In September, at three months of age, I moved with Mommy and Daddy to the campus of Knox College in nearby Galesburg, where Daddy had enrolled as a freshman, hoping for a bachelor’s degree in chemistry. Such a goal might have been out of reach if not for the Servicemen’s Readjustment Act of 1944—the “G.I. Bill”—which sponsored a college education for millions of war veterans. America was raising a great wave of future scientists, engineers, teachers, and managers out of the surplus manpower shaken loose by the largest military demobilization in history.
At Knox, our friends were other young families like ourselves, headed by young men four years older than the usual college freshman, men who had tasted war and who yearned to make up for lost time now that peace was at hand. We all lived together in “the units,” triplex shacks lined up like barracks at the south end of campus.
Each apartment held a small living room, a kitchen, a bathroom, a small bedroom for the parents, and a smaller bedroom for one or possibly two infants. There was a sofa and a lamp, an icebox and a stove, a large bed and a crib. Daddy put glow-in-the-dark images of five-pointed stars on the headboard of my crib—“decals,” he called them. I liked the glowing stars. The idea was that I would be hypnotized by these stars and would fall into blissful sleep. This might have happened had not my parents spent every other evening playing contract bridge, at full voice, with Helen and Bud Steele in the next room.

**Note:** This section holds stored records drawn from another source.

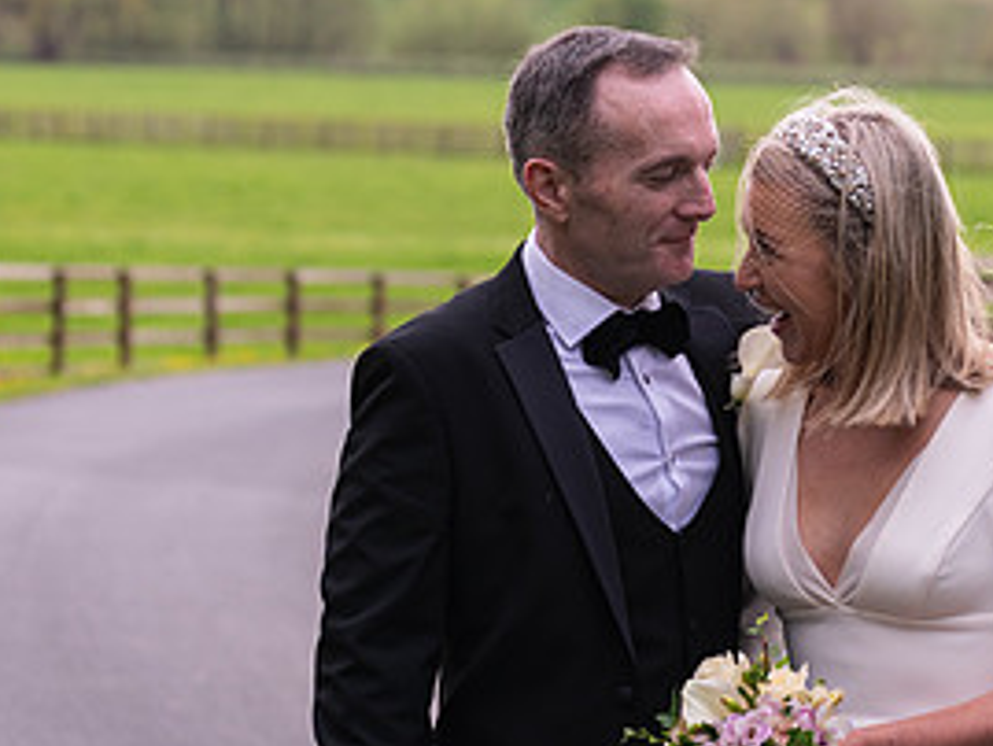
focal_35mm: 166
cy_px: 404
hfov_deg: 11.9
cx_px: 786
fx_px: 4764
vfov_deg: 8.9
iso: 100
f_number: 3.5
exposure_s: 1/160
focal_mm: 80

Even on those nights when the card game was held next door, my ears registered the all-night operations of the Chicago, Burlington, and Quincy Railroad, whose hump yard fanned out just south of the units. Switch engines pushed cars over a hump, where they were cut loose. Each car rolled down a long incline, through a switch, and onto a pre-assigned track to couple with a string of standing cars. The grunt of a diesel engine, the long roll of wheels on steel track, and the bang released by a fifty-ton car smacking into a stationary string of other cars: These mere sounds, not yet cluttered by explanations and rational understanding, held me entranced.
I was not alone in the adventure. My bear, Teddy, huddled in the dark with me and shared the drama. Teddy’s shiny eye caught a glint of light from a streetlamp outside my window. By placing my eye next to his, I could see through that tiny glint into a translenticular world of strange machines crawling over jumbled terrain—an industrial landscape, where mechanical beasts toiled at obscure tasks. This scene—immensely packed into its microscopic sphere—perfectly illustrated the alien sounds from the railyard.
What if I could actually crawl through the glint and descend bodily into that bear’s-eye world? Would I fit in? Would I measure up to that test?
It was a harsh, black-and-white place, lit from high above, almost a lunar landscape. The ground was jagged, all up-and-down, in-and-out, strewn with I knew not what, so the not-exactly-animals but not-quite-machines which ranged over it had to rise and plunge like boats in a sea-storm, requiring huge wheels (or something) to master the chaotic substrate.
How could I find my way in that remote domain?
Teddy is still with me. He sits like a sphinx on my dresser. Between the two of us, we hold the secrets of seventy-five years. Our eyes have frosted over. Ted’s pupil is no longer a gateway to an alternate world. For me, no separate vision remains.
The stark bear’s-eye vision is only a memory—the lingering enigma of an astonishing landscape still waiting to be discovered.